Quand l’autre passe avant soi : est-ce vraiment de l’altruisme ?

La confusion fréquente

Beaucoup de personnes viennent en thérapie avec ce constat : « Je fais passer le besoin des autres avant le mien », « Je n’arrive pas à dire non », « Je m’oublie dans mes relations ».
À première vue, cela ressemble à de l’altruisme, à une générosité désintéressée. Mais quand ce mouvement vers l’autre s’accompagne d’épuisement, de culpabilité ou d’un sentiment de vide, n’est-ce pas autre chose qui se joue ?

Qu’est-ce qui pousse à se mettre systématiquement en retrait : s’agit-il d’un véritable don… ou d’une façon inconsciente de chercher l’amour, la reconnaissance, ou d’éviter le conflit ?

Quand donner devient s’effacer

L’altruisme authentique suppose un choix libre : je donne parce que j’en ai envie, pas parce que j’ai l’impression de ne pas pouvoir faire autrement.
Lorsque l’autre passe toujours avant soi, ce n’est plus du don mais une forme d’effacement. Derrière, on retrouve souvent :

  • la peur de décevoir ou de perdre l’autre,

  • la crainte du rejet ou de l’abandon,

  • le besoin compulsif d’être “utile” pour mériter sa place,

  • une exigence extrême vis-à-vis de soi-même : devoir tout porter, répondre à tous les besoins (réels ou supposés) de l’autre, sans jamais faillir.

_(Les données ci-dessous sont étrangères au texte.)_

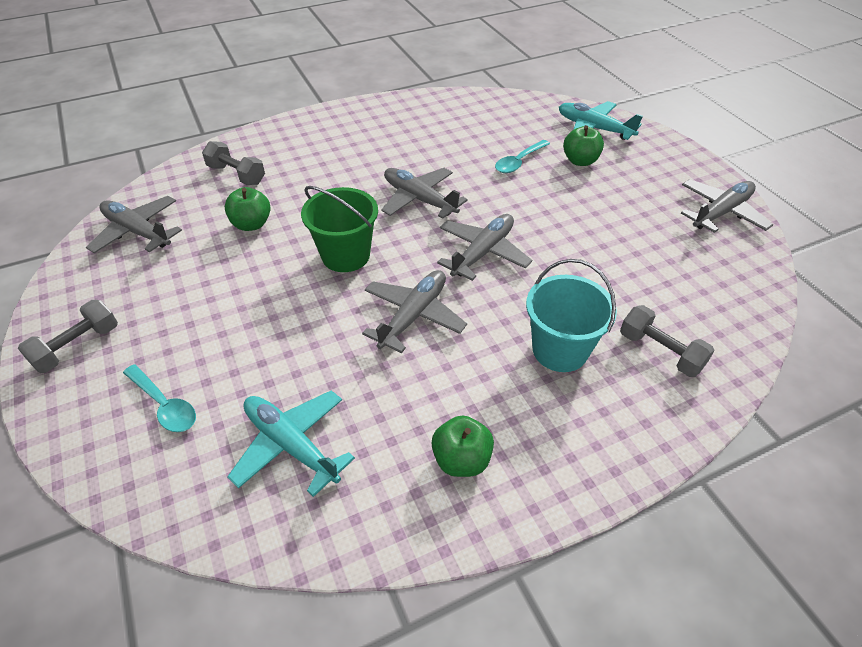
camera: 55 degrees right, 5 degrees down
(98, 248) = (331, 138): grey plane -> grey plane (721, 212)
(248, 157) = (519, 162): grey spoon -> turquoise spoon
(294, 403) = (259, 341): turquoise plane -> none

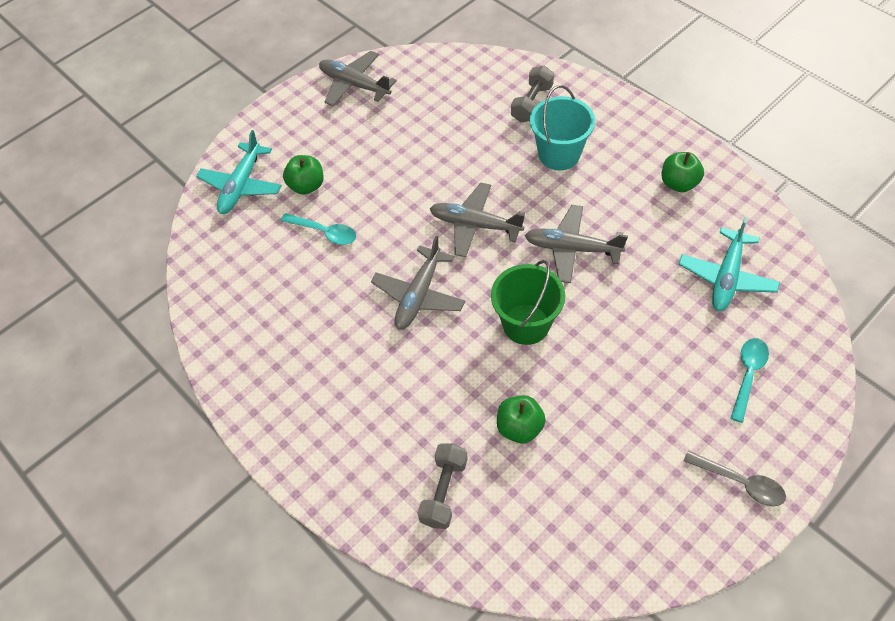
camera: 105 degrees left, 10 degrees up
(77, 347) = (740, 482): grey dumbbell -> grey spoon
(137, 232) = (582, 537): grey plane -> none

Cet excès d’attention et de responsabilité mène à l’épuisement émotionnel, à des relations déséquilibrées où la personne se sent exploitée, ou encore à une perte de repères : « Qui suis-je, en dehors de ce que je donne ? »

Le désir en jeu

Ce comportement traduit souvent un rapport conflictuel au désir.
Freud parlait du renoncement pulsionnel nécessaire pour vivre en société : chacun doit faire des compromis. Mais lorsque ce renoncement devient systématique, c’est le désir propre qui se trouve muselé.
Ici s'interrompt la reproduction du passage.